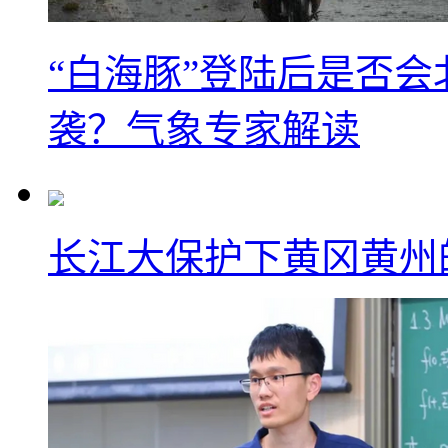
“白海豚”登陆后是否会
袭？气象专家解读
长江大保护下黄冈黄州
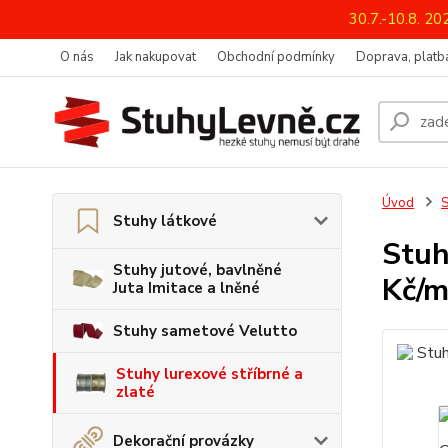
30.7.-10.8. 2
O nás
Jak nakupovat
Obchodní podmínky
Doprava, platba
Úvod
S
Stuhy látkové
Stuh
Stuhy jutové, bavlněné
Kč/m
Juta Imitace a lněné
Stuhy sametové Velutto
Stuhy lurexové stříbrné a
zlaté
Dekorační provázky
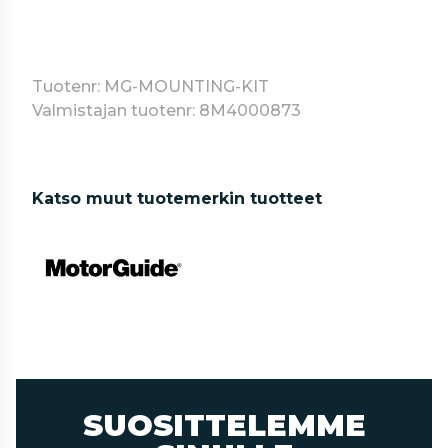
Tuotenr: MG-MOUNTING-KIT
Valmistajan tuotenr: 8M4000873
Katso muut tuotemerkin tuotteet
SUOSITTELEMME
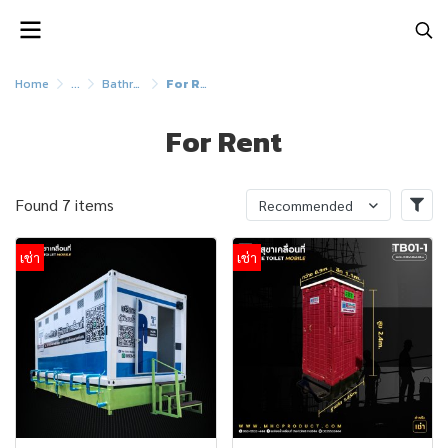
Home
...
Bathroom cabinets and VIP mobile toilet cars
For Rent
For Rent
Found 7 items
Recommended
เช่า
เช่า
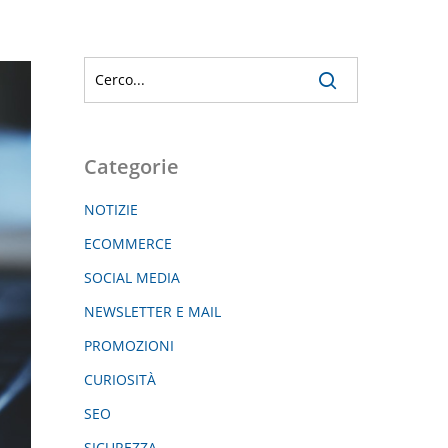
Categorie
NOTIZIE
ECOMMERCE
SOCIAL MEDIA
NEWSLETTER E MAIL
PROMOZIONI
CURIOSITÀ
SEO
SICUREZZA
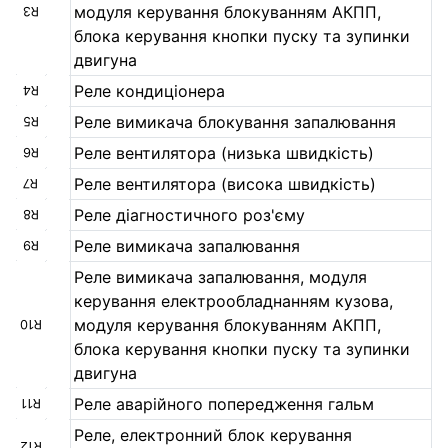
модуля керування блокуванням АКПП,
R3
блока керування кнопки пуску та зупинки
двигуна
Реле кондиціонера
R4
Реле вимикача блокування запалювання
R5
Реле вентилятора (низька швидкість)
R6
Реле вентилятора (висока швидкість)
R7
Реле діагностичного роз'єму
R8
Реле вимикача запалювання
R9
Реле вимикача запалювання, модуля
керування електрообладнанням кузова,
модуля керування блокуванням АКПП,
R10
блока керування кнопки пуску та зупинки
двигуна
Реле аварійного попередження гальм
R11
Реле, електронний блок керування
R12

* [WHAT THE TASK ASKS]: Express every line of text in the listing above as a JSON list of strings, one string per line, leaving out blank lines and the pictures.

* [SOLVED PROBLEM]:
[
  "“白海豚”登陆后是否会",
  "袭？气象专家解读",
  "长江大保护下黄冈黄州",
  "30.7.-10.8. 2",
  "O nás",
  "Jak nakupovat",
  "Obchodní podmínky",
  "Doprava, platba",
  "Úvod",
  "S",
  "Stuhy látkové",
  "Stuh",
  "Stuhy jutové, bavlněné",
  "Kč/m",
  "Juta Imitace a lněné",
  "Stuhy sametové Velutto",
  "Stuhy lurexové stříbrné a",
  "zlaté",
  "Dekorační provázky",
  "Tuotenr: MG-MOUNTING-KIT",
  "Valmistajan tuotenr: 8M4000873",
  "Katso muut tuotemerkin tuotteet",
  "SUOSITTELEMME",
  "Home",
  "...",
  "Bathroom cabinets and VIP mobile toilet cars",
  "For Rent",
  "For Rent",
  "Found 7 items",
  "Recommended",
  "เช่า",
  "เช่า",
  "Categorie",
  "NOTIZIE",
  "ECOMMERCE",
  "SOCIAL MEDIA",
  "NEWSLETTER E MAIL",
  "PROMOZIONI",
  "CURIOSITÀ",
  "SEO",
  "SICUREZZA",
  "модуля керування блокуванням АКПП,",
  "R3",
  "блока керування кнопки пуску та зупинки",
  "двигуна",
  "Реле кондиціонера",
  "R4",
  "Реле вимикача блокування запалювання",
  "R5",
  "Реле вентилятора (низька швидкість)",
  "R6",
  "Реле вентилятора (висока швидкість)",
  "R7",
  "Реле діагностичного роз'єму",
  "R8",
  "Реле вимикача запалювання",
  "R9",
  "Реле вимикача запалювання, модуля",
  "керування електрообладнанням кузова,",
  "модуля керування блокуванням АКПП,",
  "R10",
  "блока керування кнопки пуску та зупинки",
  "двигуна",
  "Реле аварійного попередження гальм",
  "R11",
  "Реле, електронний блок керування",
  "R12"
]